- _Work required_
Show, from the records below, all lines that contain the word "Миасса".

- _Input records_
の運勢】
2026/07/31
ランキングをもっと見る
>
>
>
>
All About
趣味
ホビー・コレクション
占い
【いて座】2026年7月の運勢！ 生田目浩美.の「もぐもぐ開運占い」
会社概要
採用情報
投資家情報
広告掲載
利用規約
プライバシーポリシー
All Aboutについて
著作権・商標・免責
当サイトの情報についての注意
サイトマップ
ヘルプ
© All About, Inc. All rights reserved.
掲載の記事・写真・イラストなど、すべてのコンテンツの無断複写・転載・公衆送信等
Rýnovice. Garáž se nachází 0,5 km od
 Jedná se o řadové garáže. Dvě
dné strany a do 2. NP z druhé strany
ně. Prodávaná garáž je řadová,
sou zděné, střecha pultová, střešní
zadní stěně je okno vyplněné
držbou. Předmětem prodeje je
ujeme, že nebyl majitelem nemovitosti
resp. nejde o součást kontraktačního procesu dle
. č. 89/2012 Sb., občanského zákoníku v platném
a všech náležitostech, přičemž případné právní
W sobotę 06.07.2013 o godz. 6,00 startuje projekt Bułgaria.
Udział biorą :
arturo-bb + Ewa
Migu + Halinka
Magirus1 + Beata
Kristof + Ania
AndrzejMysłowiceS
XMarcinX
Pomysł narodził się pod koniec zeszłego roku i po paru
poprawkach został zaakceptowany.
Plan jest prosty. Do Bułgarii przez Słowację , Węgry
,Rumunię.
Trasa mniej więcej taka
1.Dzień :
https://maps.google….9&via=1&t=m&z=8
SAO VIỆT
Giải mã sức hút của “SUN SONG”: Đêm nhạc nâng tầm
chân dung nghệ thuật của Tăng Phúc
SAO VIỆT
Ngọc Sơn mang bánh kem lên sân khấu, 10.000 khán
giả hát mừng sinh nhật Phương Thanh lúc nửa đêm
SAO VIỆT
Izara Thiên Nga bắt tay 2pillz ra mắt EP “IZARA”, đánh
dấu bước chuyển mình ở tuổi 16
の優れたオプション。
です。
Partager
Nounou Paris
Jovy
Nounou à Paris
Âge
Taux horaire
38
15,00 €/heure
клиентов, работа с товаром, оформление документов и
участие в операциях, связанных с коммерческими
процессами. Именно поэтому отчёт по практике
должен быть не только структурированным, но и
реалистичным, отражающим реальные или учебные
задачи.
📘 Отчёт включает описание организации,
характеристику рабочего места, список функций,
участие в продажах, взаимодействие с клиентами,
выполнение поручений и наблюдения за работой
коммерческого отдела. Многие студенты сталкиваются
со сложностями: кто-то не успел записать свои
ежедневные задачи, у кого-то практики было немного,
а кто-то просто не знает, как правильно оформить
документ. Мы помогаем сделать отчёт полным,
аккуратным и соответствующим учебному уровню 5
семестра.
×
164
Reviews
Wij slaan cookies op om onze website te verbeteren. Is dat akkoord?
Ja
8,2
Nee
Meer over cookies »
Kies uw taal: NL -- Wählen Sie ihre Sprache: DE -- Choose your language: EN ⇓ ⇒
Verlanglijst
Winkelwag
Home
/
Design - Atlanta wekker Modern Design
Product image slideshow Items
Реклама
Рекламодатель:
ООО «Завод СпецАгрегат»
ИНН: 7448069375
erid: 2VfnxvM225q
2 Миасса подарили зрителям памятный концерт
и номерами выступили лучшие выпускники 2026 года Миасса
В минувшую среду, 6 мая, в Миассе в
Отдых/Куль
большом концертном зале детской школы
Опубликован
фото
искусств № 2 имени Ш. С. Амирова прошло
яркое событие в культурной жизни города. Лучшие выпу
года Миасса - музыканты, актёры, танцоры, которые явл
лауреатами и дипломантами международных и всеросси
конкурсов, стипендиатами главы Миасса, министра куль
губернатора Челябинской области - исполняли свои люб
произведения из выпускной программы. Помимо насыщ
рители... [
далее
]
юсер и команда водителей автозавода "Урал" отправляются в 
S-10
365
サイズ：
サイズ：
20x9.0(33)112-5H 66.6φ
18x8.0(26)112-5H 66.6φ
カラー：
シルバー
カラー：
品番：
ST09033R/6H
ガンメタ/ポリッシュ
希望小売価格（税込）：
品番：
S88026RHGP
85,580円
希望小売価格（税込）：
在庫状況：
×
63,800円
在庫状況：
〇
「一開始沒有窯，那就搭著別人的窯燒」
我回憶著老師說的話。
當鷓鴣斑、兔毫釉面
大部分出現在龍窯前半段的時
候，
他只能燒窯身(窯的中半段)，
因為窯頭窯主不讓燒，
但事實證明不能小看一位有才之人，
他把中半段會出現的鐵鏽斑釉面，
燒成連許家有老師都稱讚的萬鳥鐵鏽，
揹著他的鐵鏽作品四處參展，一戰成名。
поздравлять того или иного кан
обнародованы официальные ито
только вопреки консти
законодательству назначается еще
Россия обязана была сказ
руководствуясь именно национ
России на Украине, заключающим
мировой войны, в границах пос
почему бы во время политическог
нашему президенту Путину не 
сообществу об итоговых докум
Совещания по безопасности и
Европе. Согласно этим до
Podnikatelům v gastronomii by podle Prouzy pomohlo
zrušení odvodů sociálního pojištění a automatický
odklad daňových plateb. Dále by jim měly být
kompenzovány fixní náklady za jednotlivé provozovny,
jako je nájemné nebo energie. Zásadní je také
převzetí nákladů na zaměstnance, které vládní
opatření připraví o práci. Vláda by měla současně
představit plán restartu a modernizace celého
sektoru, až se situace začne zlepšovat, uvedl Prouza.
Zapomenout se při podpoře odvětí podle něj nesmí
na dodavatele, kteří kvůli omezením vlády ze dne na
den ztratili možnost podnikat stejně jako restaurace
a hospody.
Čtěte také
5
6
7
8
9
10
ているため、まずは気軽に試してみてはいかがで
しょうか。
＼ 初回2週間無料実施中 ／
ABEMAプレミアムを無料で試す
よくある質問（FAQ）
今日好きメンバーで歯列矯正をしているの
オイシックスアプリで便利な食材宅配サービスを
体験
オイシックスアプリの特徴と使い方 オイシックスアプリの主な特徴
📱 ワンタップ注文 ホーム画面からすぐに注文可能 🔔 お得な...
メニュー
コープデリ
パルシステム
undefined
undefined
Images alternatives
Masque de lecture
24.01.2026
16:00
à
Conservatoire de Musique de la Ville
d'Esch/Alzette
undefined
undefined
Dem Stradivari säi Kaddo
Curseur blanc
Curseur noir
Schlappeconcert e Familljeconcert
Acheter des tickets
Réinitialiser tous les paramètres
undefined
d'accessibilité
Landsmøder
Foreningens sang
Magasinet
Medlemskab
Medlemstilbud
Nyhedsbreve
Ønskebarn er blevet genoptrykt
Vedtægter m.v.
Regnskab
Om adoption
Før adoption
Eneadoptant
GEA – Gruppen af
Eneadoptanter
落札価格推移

- _Your response_
2 Миасса подарили зрителям памятный концерт
и номерами выступили лучшие выпускники 2026 года Миасса
года Миасса - музыканты, актёры, танцоры, которые явл
конкурсов, стипендиатами главы Миасса, министра куль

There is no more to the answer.